→ **Challenges**:
1. In the Xor and Insert page, condense the paragraph beginning "In this HackerEarth Xor and Insert problem solution" into a short list that keeps its main facts.
2. Copy the Xor and Insert page word for word, from "In this HackerEarth" up to and including "to the set.".

→ **Passage given**:
In this HackerEarth Xor and Insert problem solution At first, you have a set S = 0 (it contains a zero). There are three types of queries:
  1. - 1 x: Add x to the set.
  2. - 2 x: For each element like y set y = y xor x.
  3. - 3: Print the minimum of the set.


HackerEarth Xor and Insert problem solution


HackerEarth Xor and Insert problem solution.

#include <bits/stdc++.h>
typedef long double ld;
using namespace std;
const int lg = 30, maxt = 5e5 * lg;
int q, t[maxt][2], sz = 1;
void insert(int x){
int p = 0;
for(int i = lg - 1; i >= 0; i--){
if(!t[p][x >> i & 1])
t[p][x >> i & 1] = sz++;
p = t[p][x >> i & 1];
}
}
int get(int x){
int ans = 0, p = 0;
for(int i = lg - 1; i >= 0; i--){
bool me = (x >> i & 1);
if(t[p][me])
p = t[p][me];
else
p = t[p][!me], ans |= 1 << i;
}
return ans;
}
int main(){
ios::sync_with_stdio(0), cin.tie(0);
insert(0);
cin >> q;
int curx = 0;
while(q--){
int t;
cin >> t;
if(t == 1){
int x;
cin >> x;
insert(x ^ curx);
}
else if(t == 2){
int x;
cin >> x;
curx ^= x;
}
else
cout << get(curx) << '\n';
}
}

Second solution

#include <bits/stdc++.h>
using namespace std;

#define sz(x) ((int)x.size())
#define rep(i, n) for(int i = 0; i < (n); i++)
#define all(v) v.begin(), v.end()
#define pb emplace_back
#define IINF 0x3f3f3f3f
typedef long long ll;
typedef pair <int, int> pii;
typedef vector <int> vi;

inline int in() {int x, y; y = scanf("%d", &x); return x;}

const int N = 5e5 * 30;

int tree[N][2], cnt = 2;

int search(int x) {
int ans = 0, now = 1;
for(int i = 30; i >= 0; i--) {
bool j = (x>>i) % 2;
if(tree[now][j] == 0) {
ans += (1<<i);
}
if(tree[now][j] != 0)

→ **Collected data entries**:
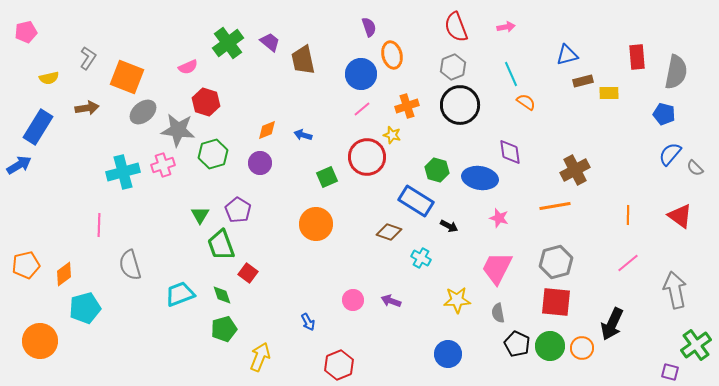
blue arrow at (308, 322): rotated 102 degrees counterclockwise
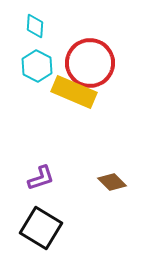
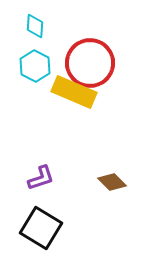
cyan hexagon: moved 2 px left
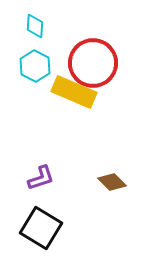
red circle: moved 3 px right
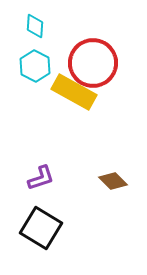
yellow rectangle: rotated 6 degrees clockwise
brown diamond: moved 1 px right, 1 px up
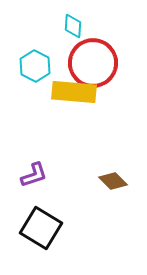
cyan diamond: moved 38 px right
yellow rectangle: rotated 24 degrees counterclockwise
purple L-shape: moved 7 px left, 3 px up
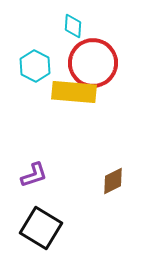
brown diamond: rotated 72 degrees counterclockwise
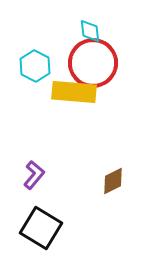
cyan diamond: moved 17 px right, 5 px down; rotated 10 degrees counterclockwise
purple L-shape: rotated 32 degrees counterclockwise
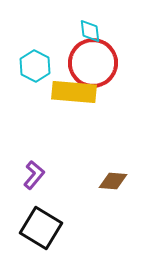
brown diamond: rotated 32 degrees clockwise
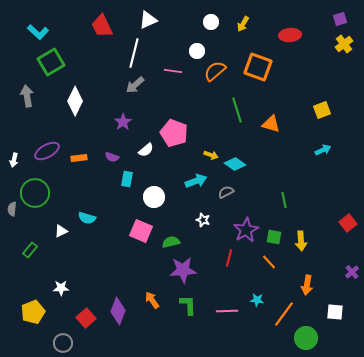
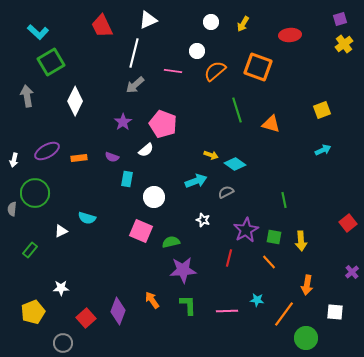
pink pentagon at (174, 133): moved 11 px left, 9 px up
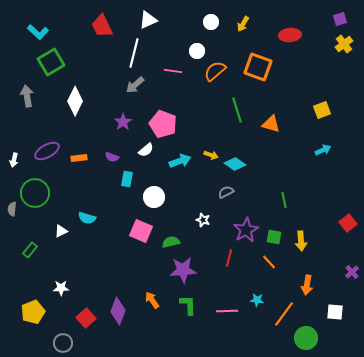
cyan arrow at (196, 181): moved 16 px left, 20 px up
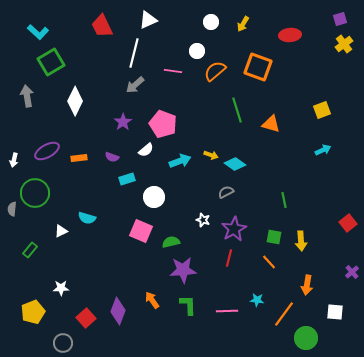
cyan rectangle at (127, 179): rotated 63 degrees clockwise
purple star at (246, 230): moved 12 px left, 1 px up
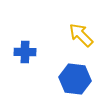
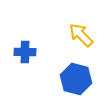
blue hexagon: moved 1 px right; rotated 8 degrees clockwise
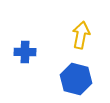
yellow arrow: rotated 56 degrees clockwise
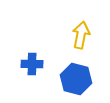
blue cross: moved 7 px right, 12 px down
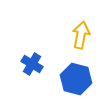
blue cross: rotated 30 degrees clockwise
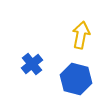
blue cross: rotated 20 degrees clockwise
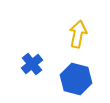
yellow arrow: moved 3 px left, 1 px up
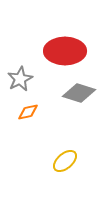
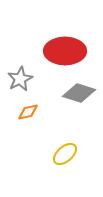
yellow ellipse: moved 7 px up
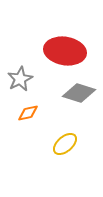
red ellipse: rotated 9 degrees clockwise
orange diamond: moved 1 px down
yellow ellipse: moved 10 px up
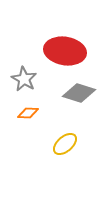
gray star: moved 4 px right; rotated 15 degrees counterclockwise
orange diamond: rotated 15 degrees clockwise
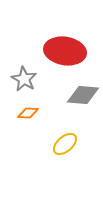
gray diamond: moved 4 px right, 2 px down; rotated 12 degrees counterclockwise
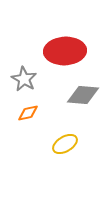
red ellipse: rotated 12 degrees counterclockwise
orange diamond: rotated 15 degrees counterclockwise
yellow ellipse: rotated 10 degrees clockwise
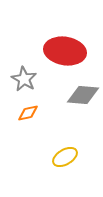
red ellipse: rotated 12 degrees clockwise
yellow ellipse: moved 13 px down
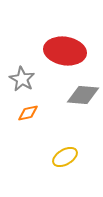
gray star: moved 2 px left
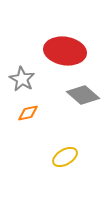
gray diamond: rotated 36 degrees clockwise
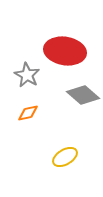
gray star: moved 5 px right, 4 px up
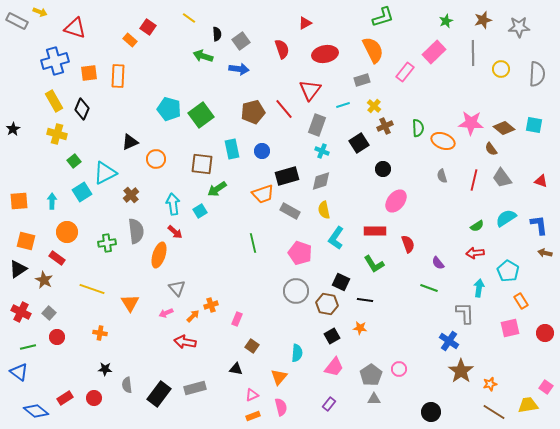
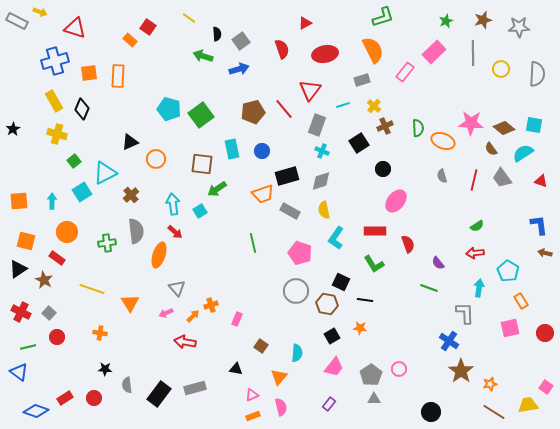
blue arrow at (239, 69): rotated 24 degrees counterclockwise
cyan semicircle at (506, 218): moved 17 px right, 65 px up
brown square at (252, 346): moved 9 px right
blue diamond at (36, 411): rotated 20 degrees counterclockwise
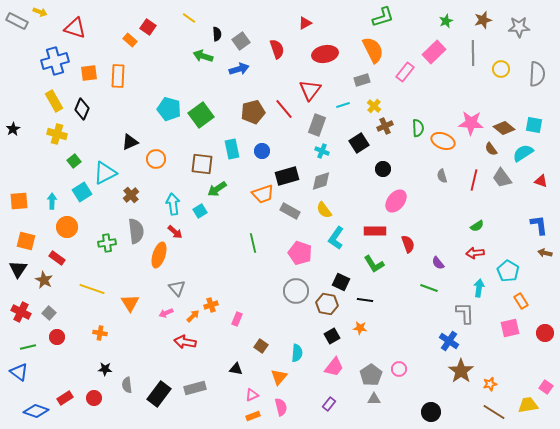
red semicircle at (282, 49): moved 5 px left
yellow semicircle at (324, 210): rotated 24 degrees counterclockwise
orange circle at (67, 232): moved 5 px up
black triangle at (18, 269): rotated 24 degrees counterclockwise
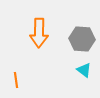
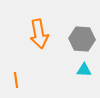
orange arrow: moved 1 px down; rotated 12 degrees counterclockwise
cyan triangle: rotated 35 degrees counterclockwise
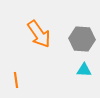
orange arrow: rotated 24 degrees counterclockwise
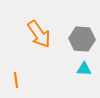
cyan triangle: moved 1 px up
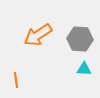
orange arrow: moved 1 px left, 1 px down; rotated 92 degrees clockwise
gray hexagon: moved 2 px left
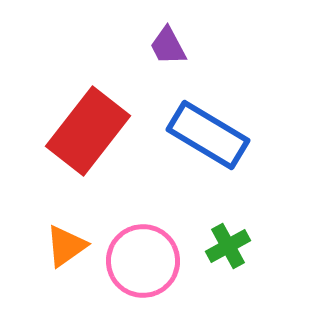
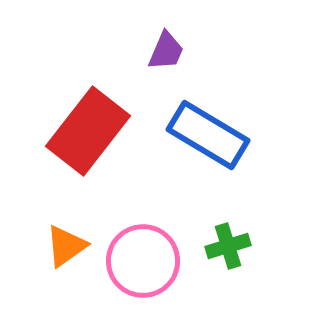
purple trapezoid: moved 2 px left, 5 px down; rotated 129 degrees counterclockwise
green cross: rotated 12 degrees clockwise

→ **Responses to the tasks**:
1.
- The set S starts out containing only zero.
- Query "1 x" adds x to the set.
- Query "2 x" replaces each element y with y xor x.
- Query "3" prints the minimum of the set.

2.
In this HackerEarth Xor and Insert problem solution At first, you have a set S = 0 (it contains a zero). There are three types of queries:
  1. - 1 x: Add x to the set.